Dataset entries

=-=-=-=-=

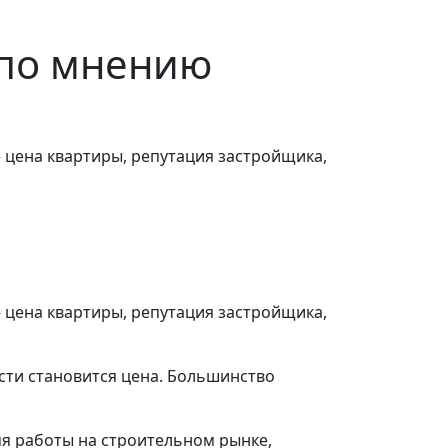
 по мнению
 цена квартиры, репутация застройщика,
 цена квартиры, репутация застройщика,
ости становится цена. Большинство
мя работы на строительном рынке,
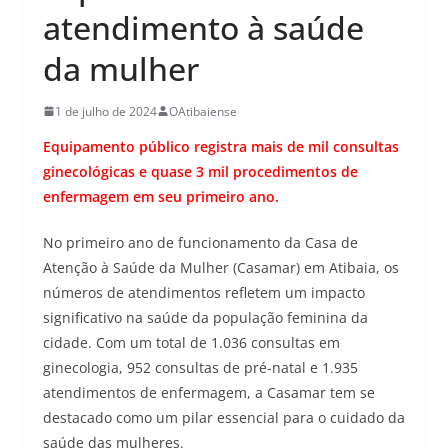
atendimento à saúde
da mulher
1 de julho de 2024
OAtibaiense
Equipamento público registra mais de mil consultas
ginecológicas e quase 3 mil procedimentos de
enfermagem em seu primeiro ano.
No primeiro ano de funcionamento da Casa de
Atenção à Saúde da Mulher (Casamar) em Atibaia, os
números de atendimentos refletem um impacto
significativo na saúde da população feminina da
cidade. Com um total de 1.036 consultas em
ginecologia, 952 consultas de pré-natal e 1.935
atendimentos de enfermagem, a Casamar tem se
destacado como um pilar essencial para o cuidado da
saúde das mulheres.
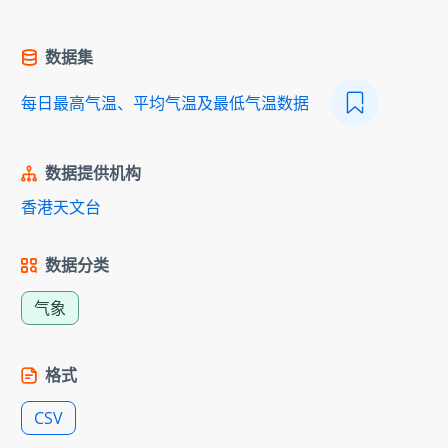
数据集
每日最高气温、平均气温及最低气温数据
数据提供机构
香港天文台
数据分类
气象
格式
CSV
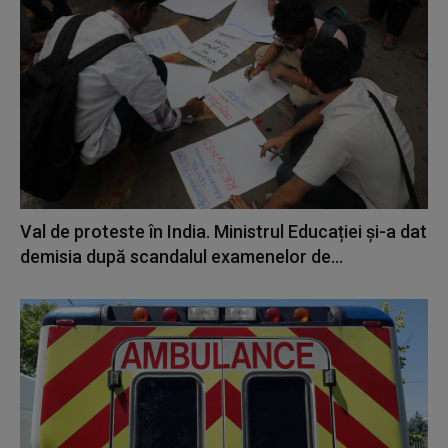
Val de proteste în India. Ministrul Educației și-a dat
demisia după scandalul examenelor de...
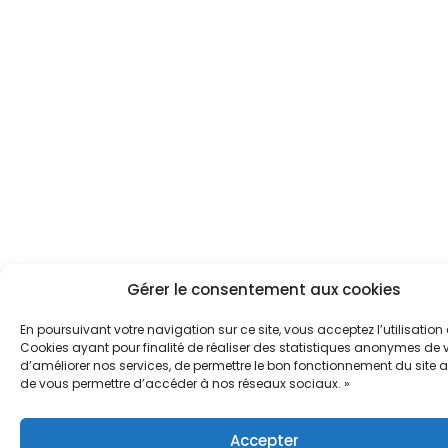
Gérer le consentement aux cookies
En poursuivant votre navigation sur ce site, vous acceptez l’utilisation
Cookies ayant pour finalité de réaliser des statistiques anonymes de vi
d’améliorer nos services, de permettre le bon fonctionnement du site a
de vous permettre d’accéder à nos réseaux sociaux. »
Accepter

=-=-=-=-=

* ACTIVITY *
Convert the lines of all the records above into a Markdown table with two columns, "Row" for the row number and "Text" for the line. Skip blank lines and leave the pictures out.

* RESULT OF THE TASK *
| Row | Text |
|---|---|
| 1 |  по мнению |
| 2 |  цена квартиры, репутация застройщика, |
| 3 |  цена квартиры, репутация застройщика, |
| 4 | ости становится цена. Большинство |
| 5 | мя работы на строительном рынке, |
| 6 | atendimento à saúde |
| 7 | da mulher |
| 8 | 1 de julho de 2024 |
| 9 | OAtibaiense |
| 10 | Equipamento público registra mais de mil consultas |
| 11 | ginecológicas e quase 3 mil procedimentos de |
| 12 | enfermagem em seu primeiro ano. |
| 13 | No primeiro ano de funcionamento da Casa de |
| 14 | Atenção à Saúde da Mulher (Casamar) em Atibaia, os |
| 15 | números de atendimentos refletem um impacto |
| 16 | significativo na saúde da população feminina da |
| 17 | cidade. Com um total de 1.036 consultas em |
| 18 | ginecologia, 952 consultas de pré-natal e 1.935 |
| 19 | atendimentos de enfermagem, a Casamar tem se |
| 20 | destacado como um pilar essencial para o cuidado da |
| 21 | saúde das mulheres. |
| 22 | 数据集 |
| 23 | 每日最高气温、平均气温及最低气温数据 |
| 24 | 数据提供机构 |
| 25 | 香港天文台 |
| 26 | 数据分类 |
| 27 | 气象 |
| 28 | 格式 |
| 29 | CSV |
| 30 | Val de proteste în India. Ministrul Educației și-a dat |
| 31 | demisia după scandalul examenelor de... |
| 32 | Gérer le consentement aux cookies |
| 33 | En poursuivant votre navigation sur ce site, vous acceptez l’utilisation |
| 34 | Cookies ayant pour finalité de réaliser des statistiques anonymes de vi |
| 35 | d’améliorer nos services, de permettre le bon fonctionnement du site a |
| 36 | de vous permettre d’accéder à nos réseaux sociaux. » |
| 37 | Accepter |